The ablations show: pre-finetuning materially improves results; mixtures emphasizing task diversity are especially important; multilingual finetuning most helps long-tail languages; filtering MIRACL training data improves retrieval in many languages; and hard-negative counts should be moderated to avoid overfitting.

Practical shape of the model interface (as described)

Inputs Text sequences with an optional task string prefix (t) can be encoded.
Encoder Bidirectional transformer (M) (initialized from Gemini).
Pooling Mean pooling over tokens.
Projection Linear map $f:\mathbb{R}^{d_M} \to \mathbb{R}^{d}$ with $d \in {768,1536,3072}$ supported via MRL.
Similarity Cosine similarity $\text{sim}(x,y)=\frac{x^\top y}{\lVert x\rVert \lVert y\rVert}$.
Loss Contrastive NCE with in-batch negatives, an optional explicit hard negative, masking for classification-style batches, and temperature $\tau$.
Training recipe Pre-finetuning → finetuning mixtures → model soup.
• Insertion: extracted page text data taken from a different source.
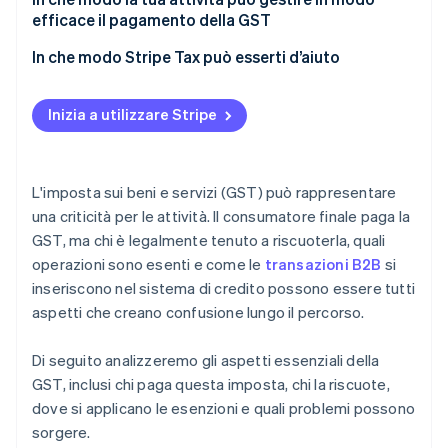
efficace il pagamento della GST
Presentazione tardiva o incompleta
Scegliere i codici imposta dei prodotti corretti sin
In che modo Stripe Tax può esserti d’aiuto
Fatture mancanti o non valide
dal primo giorno
Registrazione insufficiente
Automatizzare nei casi giustificati dal volume
Inizia a utilizzare Stripe
Errori di nesso per i non residenti
Riconciliare mensilmente i conti GST
Mantenere la documentazione aggiornata
L'imposta sui beni e servizi (GST) può rappresentare
una criticità per le attività. Il consumatore finale paga la
Richiedere la consulenza di specialisti per le
GST, ma chi è legalmente tenuto a riscuoterla, quali
operazioni transfrontaliere
operazioni sono esenti e come le
transazioni B2B
si
inseriscono nel sistema di credito possono essere tutti
aspetti che creano confusione lungo il percorso.
Di seguito analizzeremo gli aspetti essenziali della
GST, inclusi chi paga questa imposta, chi la riscuote,
dove si applicano le esenzioni e quali problemi possono
sorgere.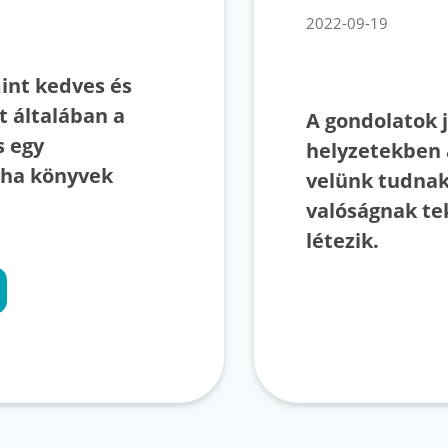
2022-09-19
int kedves és
t általában a
A gondolatok 
s egy
helyzetekben 
 ha könyvek
velünk tudnak
valóságnak te
létezik.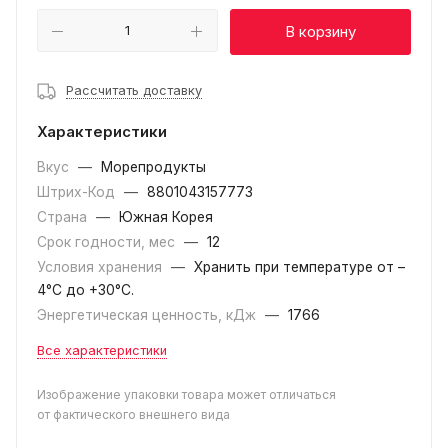
В корзину
Рассчитать доставку
Характеристики
Вкус
—
Морепродукты
Штрих-Код
—
8801043157773
Страна
—
Южная Корея
Срок годности, мес
—
12
Условия хранения
—
Хранить при температуре от –
4°С до +30°C.
Энергетическая ценность, кДж
—
1766
Все характеристики
Изображение упаковки товара может отличаться
от фактического внешнего вида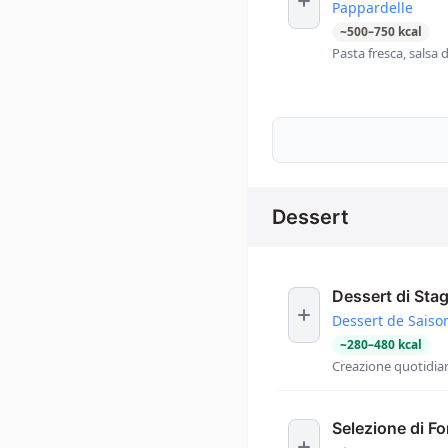
Pappardelle
~
500
–
750
kcal
Pasta fresca, salsa 
Dessert
Dessert di Sta
Dessert de Saiso
~
280
–
480
kcal
Creazione quotidian
Selezione di F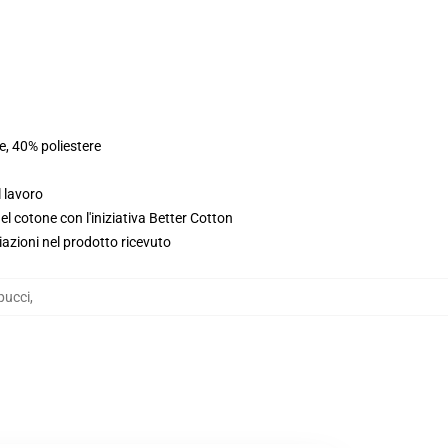
e, 40% poliestere
l lavoro
l cotone con l'iniziativa Better Cotton
iazioni nel prodotto ricevuto
pucci
,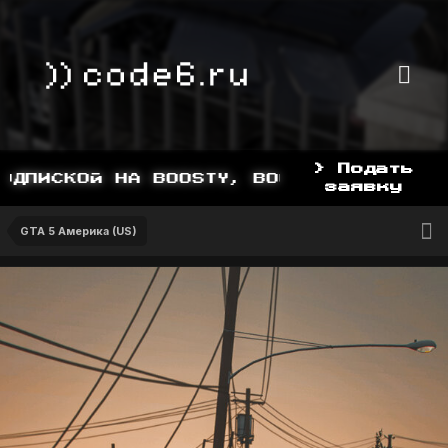
> Подать
ПИСКОЙ НА BOOSTY, BOOSTY.TO/YDDY
заявку
GTA 5 Америка (US)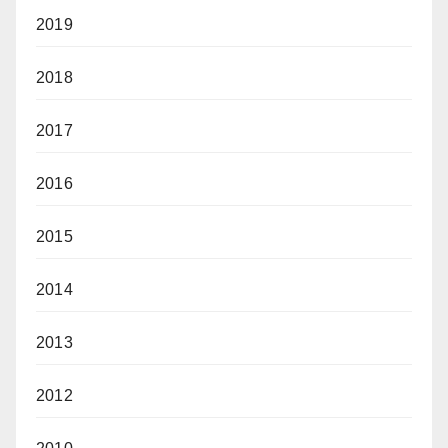
2019
2018
2017
2016
2015
2014
2013
2012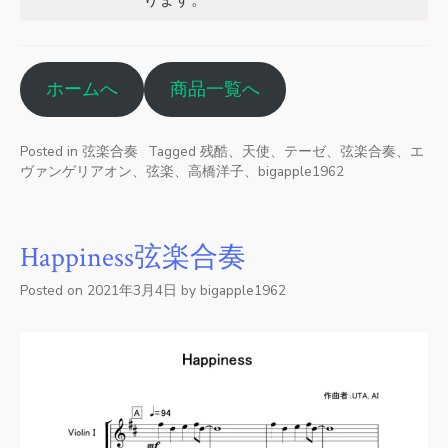
ホームへ
商品一覧へ
Posted in
弦楽合奏
Tagged
残酷、天使、テーゼ、弦楽合奏、エ
ヴァンゲリアオン、弦楽、高橋洋子、bigapple1962
Happiness弦楽合奏
Posted on
2021年3月4日
by
bigapple1962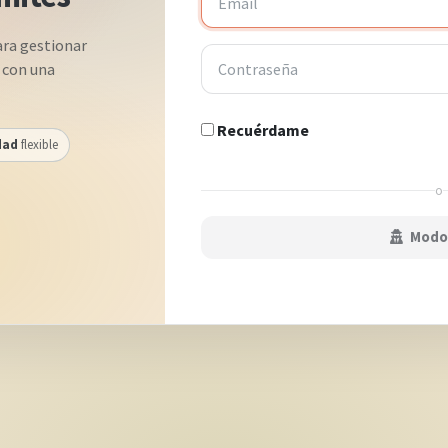
ara gestionar
 con una
Recuérdame
dad
flexible
o
Modo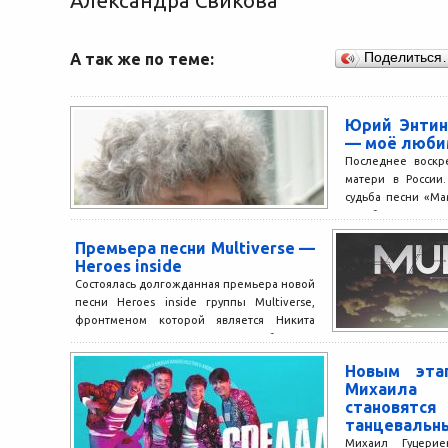
Александра Свикова
А так же по теме:
Поделиться
Юрий Энтин
— моё люби
Последнее воскр
матери в России
судьба песни «Ма
и любимых...
Премьера песни Multiverse —
Heroes inside
Состоялась долгожданная премьера новой
песни Heroes inside группы Multiverse,
фронтменом которой является Никита
Пресняков. Это новая песня с дебютного
альбома группы,...
Новым эта
Михаила
становятс
танцевальн
Михаил Гуцерие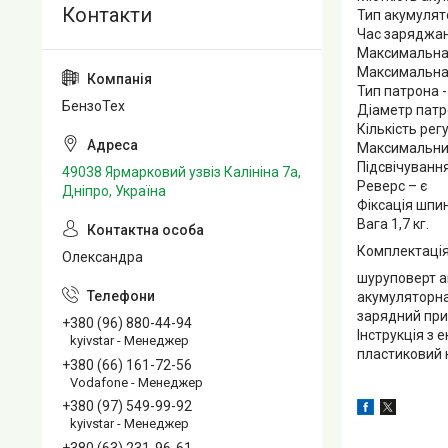
Тип акумулято
Час заряджан
Максимальна к
Максимальна к
Тип патрона 
БензоТех
Діаметр патр
Кількість рег
Максимальни
Підсвічування
49038 Ярмарковий узвіз Калініна 7а,
Реверс – є
Дніпро, Україна
Фіксація шпи
Вага 1,7 кг.
Комплектація
Олександра
шуруповерт 
акумуляторна
зарядний прис
+380 (96) 880-44-94
Інструкція з 
kyivstar - Менеджер
пластиковий 
+380 (66) 161-72-56
Vodafone - Менеджер
+380 (97) 549-99-92
kyivstar - Менеджер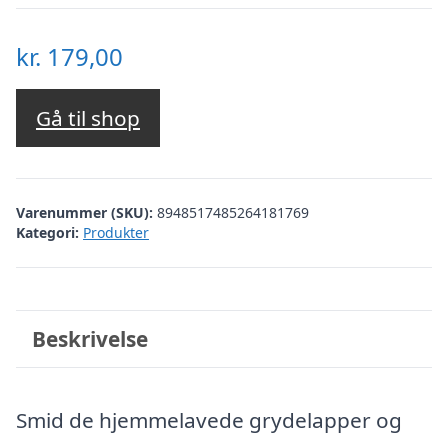
kr.
179,00
Gå til shop
Varenummer (SKU):
8948517485264181769
Kategori:
Produkter
Beskrivelse
Smid de hjemmelavede grydelapper og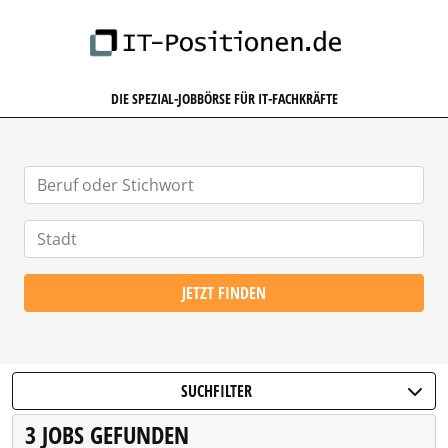
IT-POSITIONEN.DE
DIE SPEZIAL-JOBBÖRSE FÜR IT-FACHKRÄFTE
JETZT FINDEN
SUCHFILTER
3 JOBS GEFUNDEN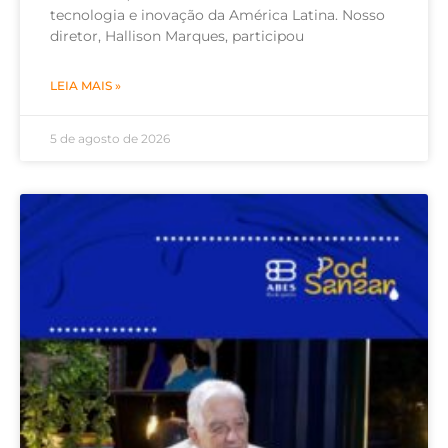
tecnologia e inovação da América Latina. Nosso
diretor, Hallison Marques, participou
LEIA MAIS »
5 de agosto de 2026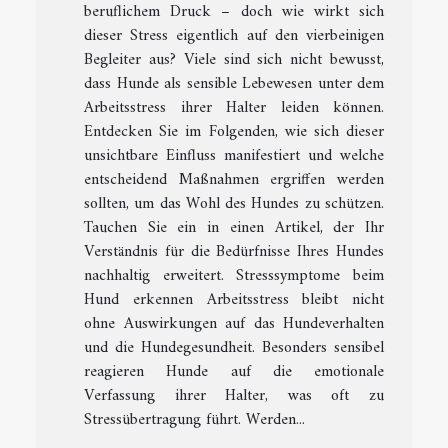
beruflichem Druck – doch wie wirkt sich
dieser Stress eigentlich auf den vierbeinigen
Begleiter aus? Viele sind sich nicht bewusst,
dass Hunde als sensible Lebewesen unter dem
Arbeitsstress ihrer Halter leiden können.
Entdecken Sie im Folgenden, wie sich dieser
unsichtbare Einfluss manifestiert und welche
entscheidend Maßnahmen ergriffen werden
sollten, um das Wohl des Hundes zu schützen.
Tauchen Sie ein in einen Artikel, der Ihr
Verständnis für die Bedürfnisse Ihres Hundes
nachhaltig erweitert. Stresssymptome beim
Hund erkennen Arbeitsstress bleibt nicht
ohne Auswirkungen auf das Hundeverhalten
und die Hundegesundheit. Besonders sensibel
reagieren Hunde auf die emotionale
Verfassung ihrer Halter, was oft zu
Stressübertragung führt. Werden...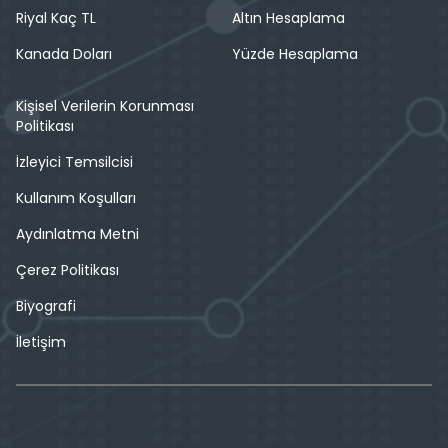
Riyal Kaç TL
Altın Hesaplama
Kanada Doları
Yüzde Hesaplama
Kişisel Verilerin Korunması
Politikası
İzleyici Temsilcisi
Kullanım Koşulları
Aydınlatma Metni
Çerez Politikası
Biyografi
İletişim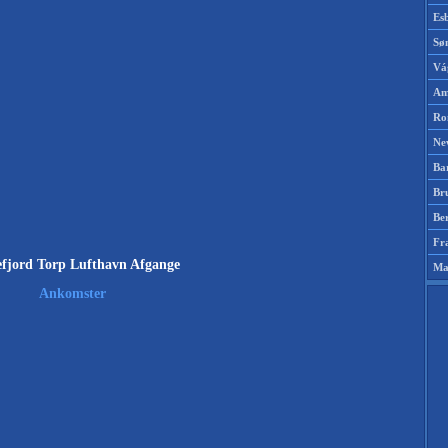
Es
Sø
Vá
Am
Ro
Ne
Ba
Br
Be
Fr
fjord Torp Lufthavn Afgange
Ma
Ankomster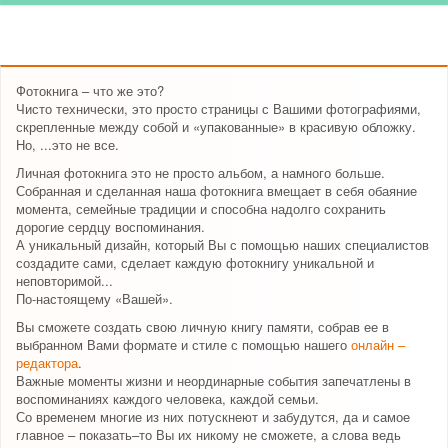
Фотокнига – что же это?
Чисто технически, это просто страницы с Вашими фотографиями,
скрепленные между собой и «упакованные» в красивую обложку.
Но, ...это не все.
Личная фотокнига это не просто альбом, а намного больше.
Собранная и сделанная наша фотокнига вмещает в себя обаяние
момента, семейные традиции и способна надолго сохранить
дорогие сердцу воспоминания.
А уникальный дизайн, который Вы с помощью наших специалистов
создадите сами, сделает каждую фотокнигу уникальной и
неповторимой...
По-настоящему «Вашей».
Вы сможете создать свою личную книгу памяти, собрав ее в
выбранном Вами формате и стиле с помощью нашего
онлайн –
редактора
.
Важные моменты жизни и неординарные события запечатлены в
воспоминаниях каждого человека, каждой семьи.
Со временем многие из них потускнеют и забудутся, да и самое
главное – показать–то Вы их никому не сможете, а слова ведь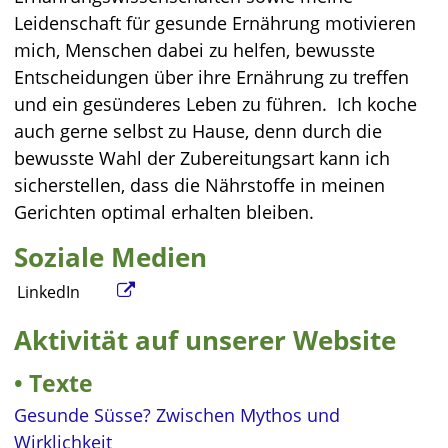
Leidenschaft für gesunde Ernährung motivieren
mich, Menschen dabei zu helfen, bewusste
Entscheidungen über ihre Ernährung zu treffen
und ein gesünderes Leben zu führen. Ich koche
auch gerne selbst zu Hause, denn durch die
bewusste Wahl der Zubereitungsart kann ich
sicherstellen, dass die Nährstoffe in meinen
Gerichten optimal erhalten bleiben.
Soziale Medien
LinkedIn
Aktivität auf unserer Website
Texte
Gesunde Süsse? Zwischen Mythos und
Wirklichkeit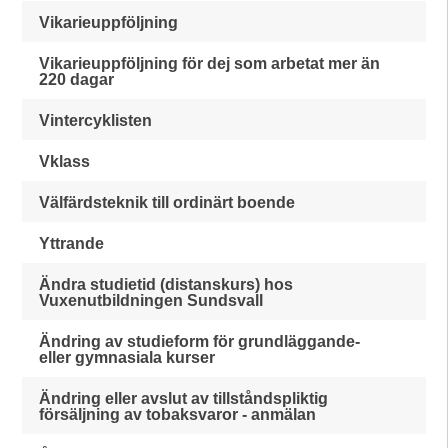
Vikarieuppföljning
Vikarieuppföljning för dej som arbetat mer än
220 dagar
Vintercyklisten
Vklass
Välfärdsteknik till ordinärt boende
Yttrande
Ändra studietid (distanskurs) hos
Vuxenutbildningen Sundsvall
Ändring av studieform för grundläggande-
eller gymnasiala kurser
Ändring eller avslut av tillståndspliktig
försäljning av tobaksvaror - anmälan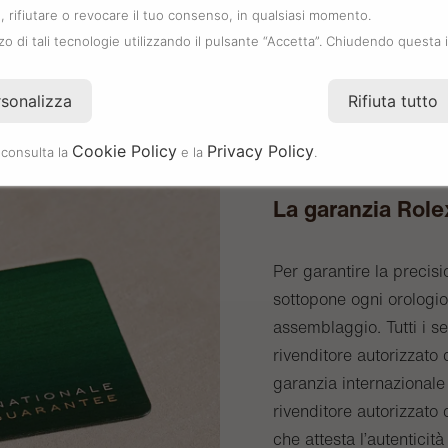
 rifiutare o revocare il tuo consenso, in qualsiasi momento.
zzo di tali tecnologie utilizzando il pulsante “Accetta”. Chiudendo questa 
rsonalizza
Rifiuta tutto
Cookie Policy
Privacy Policy
 consulta la
e la
.
La garanzia Role
Per garantire la precisi
sottopone ogni orologio 
assemblaggio. Tutti i s
rivenditore autorizzat
garanzia internazionale 
rivenditore autorizzato 
che attesta l’autenticità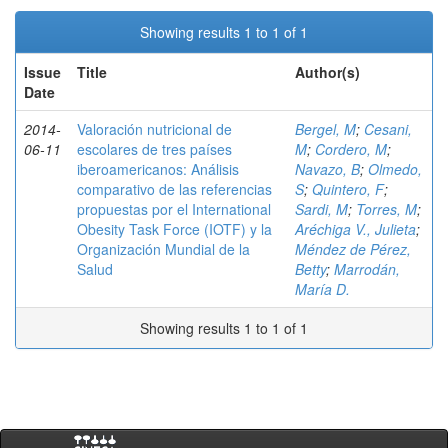
Showing results 1 to 1 of 1
Issue
Title
Author(s)
Date
2014-
Valoración nutricional de
Bergel, M
;
Cesani,
06-11
escolares de tres países
M
;
Cordero, M
;
iberoamericanos: Análisis
Navazo, B
;
Olmedo,
comparativo de las referencias
S
;
Quintero, F
;
propuestas por el International
Sardi, M
;
Torres, M
;
Obesity Task Force (IOTF) y la
Aréchiga V., Julieta
;
Organización Mundial de la
Méndez de Pérez,
Salud
Betty
;
Marrodán,
María D.
Showing results 1 to 1 of 1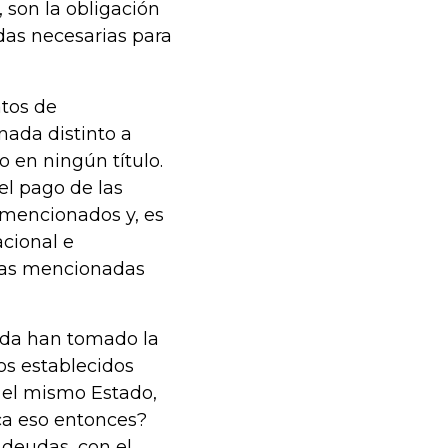
 son la obligación
das necesarias para
atos de
nada distinto a
 en ningún título.
el pago de las
 mencionados y, es
acional e
 las mencionadas
enda han tomado la
os establecidos
 el mismo Estado,
ca eso entonces?
 deudas, con el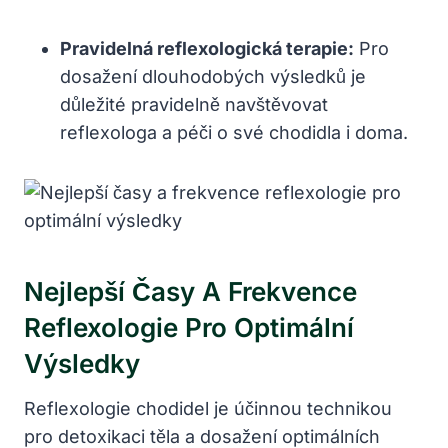
Pravidelná reflexologická terapie:
Pro
dosažení dlouhodobých výsledků je
důležité pravidelně navštěvovat
reflexologa a péči o své chodidla i doma.
Nejlepší Časy A Frekvence
Reflexologie Pro Optimální
Výsledky
Reflexologie chodidel je účinnou technikou
pro detoxikaci těla a dosažení optimálních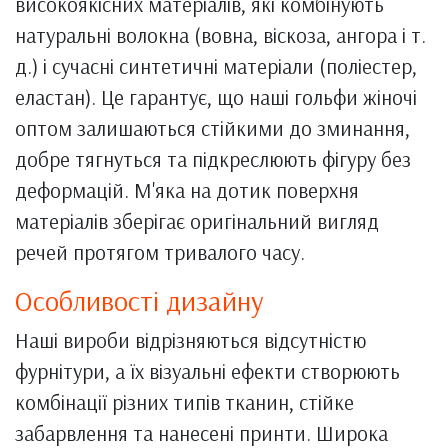
високоякісних матеріалів, які комбінують
натуральні волокна (вовна, віскоза, ангора і т.
д.) і сучасні синтетичні матеріали (поліестер,
еластан). Це гарантує, що наші гольфи жіночі
оптом залишаються стійкими до зминання,
добре тягнуться та підкреслюють фігуру без
деформацій. М'яка на дотик поверхня
матеріалів зберігає оригінальний вигляд
речей протягом тривалого часу.
Особливості дизайну
Наші вироби відрізняються відсутністю
фурнітури, а їх візуальні ефекти створюють
комбінації різних типів тканин, стійке
забарвлення та нанесені принти. Широка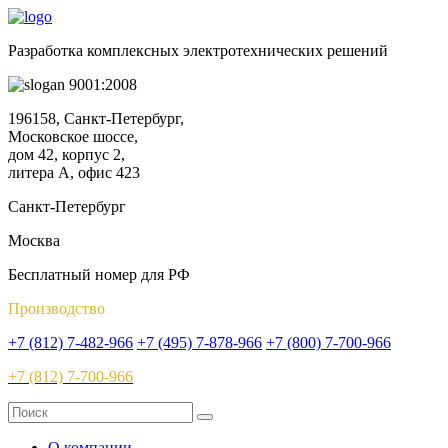
Разработка комплексных электротехнических решений
9001:2008
196158, Санкт-Петербург,
Московское шоссе,
дом 42, корпус 2,
литера А, офис 423
Санкт-Петербург
Москва
Бесплатный номер для РФ
Производство
+7 (812) 7-482-966
+7 (495) 7-878-966
+7 (800) 7-700-966
+7 (812) 7-700-966
О компании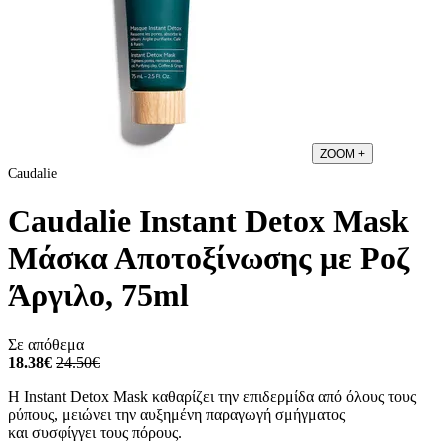
ZOOM
+
Caudalie
Caudalie Instant Detox Mask
Μάσκα Αποτοξίνωσης με Ροζ
Άργιλο, 75ml
Σε απόθεμα
18.38€
24.50€
Η Instant Detox Mask καθαρίζει την επιδερμίδα από όλους τους
ρύπους, μειώνει την αυξημένη παραγωγή σμήγματος
και συσφίγγει τους πόρους.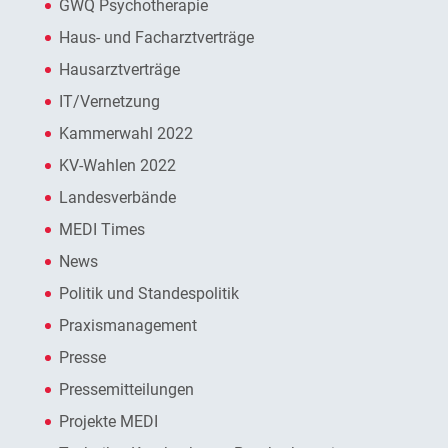
GWQ Psychotherapie
Haus- und Facharztverträge
Hausarztverträge
IT/Vernetzung
Kammerwahl 2022
KV-Wahlen 2022
Landesverbände
MEDI Times
News
Politik und Standespolitik
Praxismanagement
Presse
Pressemitteilungen
Projekte MEDI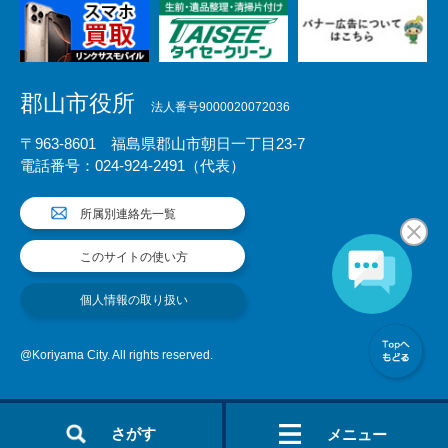
郡山市役所
法人番号9000020072036
〒963-8601 福島県郡山市朝日一丁目23-7
電話番号：024-924-2491（代表）
所属別連絡先一覧
このサイトの使い方
個人情報の取り扱い
@Koriyama City. All rights reserved.
さがす
メニュー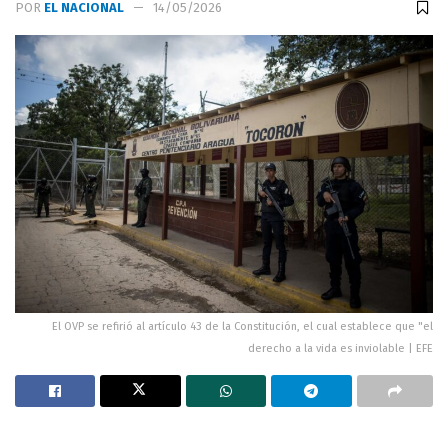
POR
EL NACIONAL
14/05/2026
El OVP se refirió al artículo 43 de la Constitución, el cual establece que "el
derecho a la vida es inviolable | EFE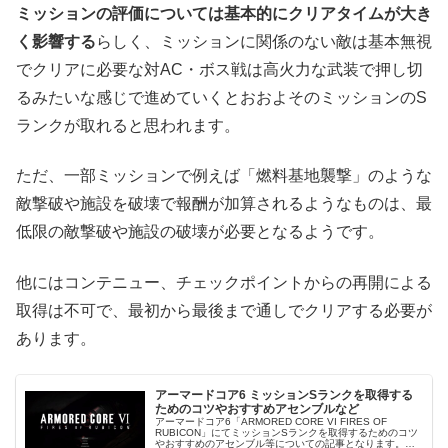
ミッションの評価については基本的にクリアタイムが大き
く影響する
らしく、ミッションに関係のない敵は基本無視
でクリアに必要な対AC・ボス戦は高火力な武装で押し切
るみたいな感じで進めていくとおおよそのミッションのS
ランクが取れると思われます。
ただ、一部ミッションで例えば「燃料基地襲撃」のような
敵撃破や施設を破壊で報酬が加算されるようなものは、最
低限の敵撃破や施設の破壊が必要となるようです。
他にはコンテニュー、チェックポイントからの再開による
取得は不可で、最初から最後まで通しでクリアする必要が
あります。
アーマードコア6 ミッションSランクを取得する
ためのコツやおすすめアセンブルなど
アーマードコア6「ARMORED CORE VI FIRES OF
RUBICON」にてミッションSランクを取得するためのコツ
やおすすめのアセンブル等についての記事となります。ミ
Full loss written end-to-end (with temperature and masking)

Let:

$S_i^+ = \exp(\text{sim}(q_i,p_i^{+})/\tau)$
$S_i^- = \mathbf{1}_{{\text{hard neg present}}}\exp(\text{sim}(q_i,p_i^{-})/\tau)$
$S_{ij} = \text{mask}(i,j)\exp(\text{sim}(q_i,p_j^{+})/\tau)$

Then

\[\mathcal{L} = \frac{1}{B}\sum_{i=1}^{B} \left[ -\log \frac{S_i^+}{S_i^- + \sum_{j=1}^{B} S_{ij}} \right]\]

Where:

$\mathcal{L}$ is the total batch loss
$S_i^+$ is the similarity with the positive example
$S_i^-$ is the similarity with the hard negative (if present)
$S_{ij}$ is the similarity with other examples in the batch

With MRL, this loss is computed on several prefix slices of the embedding and summed.

Closing summary

The paper’s core design can be read succinctly as: Gemini-initialized bidirectional transformer encoder → mean pooling → linear projection; trained with a contrastive NCE loss using in-batch negatives plus carefully mined hard negatives; multi-resolution losses to support multiple output sizes in one model; two-stage training and model-soup averaging; and data quality improvements via synthetic generation, LLM filtering, and RRF-based hard-negative mining. The reported evaluations show strong multilingual, English, code, and cross-lingual retrieval performance under this recipe.